Document layout detection data:
----------------

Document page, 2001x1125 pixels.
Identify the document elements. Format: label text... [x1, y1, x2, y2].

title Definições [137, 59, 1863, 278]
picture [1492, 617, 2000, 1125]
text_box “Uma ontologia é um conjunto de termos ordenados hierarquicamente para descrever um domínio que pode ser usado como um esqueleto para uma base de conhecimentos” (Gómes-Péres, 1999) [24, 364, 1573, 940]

----------------

■ **Description of the task**: Set down all of the entries exactly, please.

■ **Task answer**:
Document page, 2001x1125 pixels.
Identify the document elements. Format: label text... [x1, y1, x2, y2].

title Definições [137, 59, 1863, 278]
picture [1492, 617, 2000, 1125]
text_box “Uma ontologia é um conjunto de termos ordenados hierarquicamente para descrever um domínio que pode ser usado como um esqueleto para uma base de conhecimentos” (Gómes-Péres, 1999) [24, 364, 1573, 940]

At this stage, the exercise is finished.